[Provided material Boundary: Start]

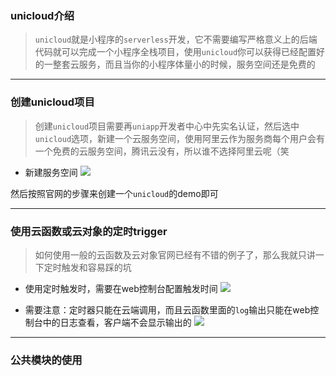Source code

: ### unicloud介绍

> `unicloud`就是小程序的`serverless`开发，它不需要编写严格意义上的后端代码就可以完成一个小程序全栈项目，使用`unicloud`你可以获得已经配置好的一整套云服务，而且当你的小程序体量小的时候，服务空间还是免费的

---

### 创建unicloud项目

> 创建`unicloud`项目需要再`uniapp`开发者中心中先实名认证，然后选中`unicloud`选项，新建一个云服务空间，使用阿里云作为服务商每个用户会有一个免费的云服务空间，腾讯云没有，所以谁不选择阿里云呢（笑


* 新建服务空间
![](http://ldmblog.ifoodin.com/20230905172755.png)

然后按照官网的步骤来创建一个`unicloud`的demo即可

---

### 使用云函数或云对象的定时trigger

> 如何使用一般的云函数及云对象官网已经有不错的例子了，那么我就只讲一下定时触发和容易踩的坑

* 使用定时触发时，需要在web控制台配置触发时间
![](http://ldmblog.ifoodin.com/20230905233030.png)

* 需要注意：定时器只能在云端调用，而且云函数里面的`log`输出只能在web控制台中的日志查看，客户端不会显示输出的
![](http://ldmblog.ifoodin.com/20230905233418.png)

---

### 公共模块的使用

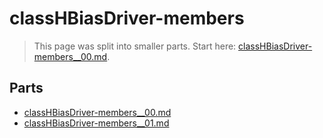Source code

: # classHBiasDriver-members

> This page was split into smaller parts. Start here: [classHBiasDriver-members__00.md](classHBiasDriver-members__00.md).

## Parts

- [classHBiasDriver-members__00.md](classHBiasDriver-members__00.md)
- [classHBiasDriver-members__01.md](classHBiasDriver-members__01.md)
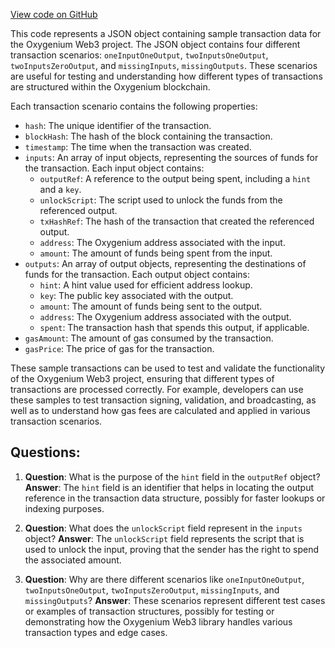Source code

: [View code on GitHub](https://github.com/oxygenium-network/oxygenium-web3/packages/web3/src/fixtures/transactions.json)

This code represents a JSON object containing sample transaction data for the Oxygenium Web3 project. The JSON object contains four different transaction scenarios: `oneInputOneOutput`, `twoInputsOneOutput`, `twoInputsZeroOutput`, and `missingInputs`, `missingOutputs`. These scenarios are useful for testing and understanding how different types of transactions are structured within the Oxygenium blockchain.

Each transaction scenario contains the following properties:

- `hash`: The unique identifier of the transaction.
- `blockHash`: The hash of the block containing the transaction.
- `timestamp`: The time when the transaction was created.
- `inputs`: An array of input objects, representing the sources of funds for the transaction. Each input object contains:
  - `outputRef`: A reference to the output being spent, including a `hint` and a `key`.
  - `unlockScript`: The script used to unlock the funds from the referenced output.
  - `txHashRef`: The hash of the transaction that created the referenced output.
  - `address`: The Oxygenium address associated with the input.
  - `amount`: The amount of funds being spent from the input.
- `outputs`: An array of output objects, representing the destinations of funds for the transaction. Each output object contains:
  - `hint`: A hint value used for efficient address lookup.
  - `key`: The public key associated with the output.
  - `amount`: The amount of funds being sent to the output.
  - `address`: The Oxygenium address associated with the output.
  - `spent`: The transaction hash that spends this output, if applicable.
- `gasAmount`: The amount of gas consumed by the transaction.
- `gasPrice`: The price of gas for the transaction.

These sample transactions can be used to test and validate the functionality of the Oxygenium Web3 project, ensuring that different types of transactions are processed correctly. For example, developers can use these samples to test transaction signing, validation, and broadcasting, as well as to understand how gas fees are calculated and applied in various transaction scenarios.
## Questions: 
 1. **Question**: What is the purpose of the `hint` field in the `outputRef` object?
   **Answer**: The `hint` field is an identifier that helps in locating the output reference in the transaction data structure, possibly for faster lookups or indexing purposes.

2. **Question**: What does the `unlockScript` field represent in the `inputs` object?
   **Answer**: The `unlockScript` field represents the script that is used to unlock the input, proving that the sender has the right to spend the associated amount.

3. **Question**: Why are there different scenarios like `oneInputOneOutput`, `twoInputsOneOutput`, `twoInputsZeroOutput`, `missingInputs`, and `missingOutputs`?
   **Answer**: These scenarios represent different test cases or examples of transaction structures, possibly for testing or demonstrating how the Oxygenium Web3 library handles various transaction types and edge cases.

[Provided material Boundary: End]

→ Assignment
Please print the data above once more, exactly as it appears, with no pictures.

→ Worked solution
Source code

: ### unicloud介绍

> `unicloud`就是小程序的`serverless`开发，它不需要编写严格意义上的后端代码就可以完成一个小程序全栈项目，使用`unicloud`你可以获得已经配置好的一整套云服务，而且当你的小程序体量小的时候，服务空间还是免费的

---

### 创建unicloud项目

> 创建`unicloud`项目需要再`uniapp`开发者中心中先实名认证，然后选中`unicloud`选项，新建一个云服务空间，使用阿里云作为服务商每个用户会有一个免费的云服务空间，腾讯云没有，所以谁不选择阿里云呢（笑


* 新建服务空间
![](http://ldmblog.ifoodin.com/20230905172755.png)

然后按照官网的步骤来创建一个`unicloud`的demo即可

---

### 使用云函数或云对象的定时trigger

> 如何使用一般的云函数及云对象官网已经有不错的例子了，那么我就只讲一下定时触发和容易踩的坑

* 使用定时触发时，需要在web控制台配置触发时间
![](http://ldmblog.ifoodin.com/20230905233030.png)

* 需要注意：定时器只能在云端调用，而且云函数里面的`log`输出只能在web控制台中的日志查看，客户端不会显示输出的
![](http://ldmblog.ifoodin.com/20230905233418.png)

---

### 公共模块的使用

Source code

: # classHBiasDriver-members

> This page was split into smaller parts. Start here: [classHBiasDriver-members__00.md](classHBiasDriver-members__00.md).

## Parts

- [classHBiasDriver-members__00.md](classHBiasDriver-members__00.md)
- [classHBiasDriver-members__01.md](classHBiasDriver-members__01.md)
Source code

: [View code on GitHub](https://github.com/oxygenium-network/oxygenium-web3/packages/web3/src/fixtures/transactions.json)

This code represents a JSON object containing sample transaction data for the Oxygenium Web3 project. The JSON object contains four different transaction scenarios: `oneInputOneOutput`, `twoInputsOneOutput`, `twoInputsZeroOutput`, and `missingInputs`, `missingOutputs`. These scenarios are useful for testing and understanding how different types of transactions are structured within the Oxygenium blockchain.

Each transaction scenario contains the following properties:

- `hash`: The unique identifier of the transaction.
- `blockHash`: The hash of the block containing the transaction.
- `timestamp`: The time when the transaction was created.
- `inputs`: An array of input objects, representing the sources of funds for the transaction. Each input object contains:
  - `outputRef`: A reference to the output being spent, including a `hint` and a `key`.
  - `unlockScript`: The script used to unlock the funds from the referenced output.
  - `txHashRef`: The hash of the transaction that created the referenced output.
  - `address`: The Oxygenium address associated with the input.
  - `amount`: The amount of funds being spent from the input.
- `outputs`: An array of output objects, representing the destinations of funds for the transaction. Each output object contains:
  - `hint`: A hint value used for efficient address lookup.
  - `key`: The public key associated with the output.
  - `amount`: The amount of funds being sent to the output.
  - `address`: The Oxygenium address associated with the output.
  - `spent`: The transaction hash that spends this output, if applicable.
- `gasAmount`: The amount of gas consumed by the transaction.
- `gasPrice`: The price of gas for the transaction.

These sample transactions can be used to test and validate the functionality of the Oxygenium Web3 project, ensuring that different types of transactions are processed correctly. For example, developers can use these samples to test transaction signing, validation, and broadcasting, as well as to understand how gas fees are calculated and applied in various transaction scenarios.
## Questions: 
 1. **Question**: What is the purpose of the `hint` field in the `outputRef` object?
   **Answer**: The `hint` field is an identifier that helps in locating the output reference in the transaction data structure, possibly for faster lookups or indexing purposes.

2. **Question**: What does the `unlockScript` field represent in the `inputs` object?
   **Answer**: The `unlockScript` field represents the script that is used to unlock the input, proving that the sender has the right to spend the associated amount.

3. **Question**: Why are there different scenarios like `oneInputOneOutput`, `twoInputsOneOutput`, `twoInputsZeroOutput`, `missingInputs`, and `missingOutputs`?
   **Answer**: These scenarios represent different test cases or examples of transaction structures, possibly for testing or demonstrating how the Oxygenium Web3 library handles various transaction types and edge cases.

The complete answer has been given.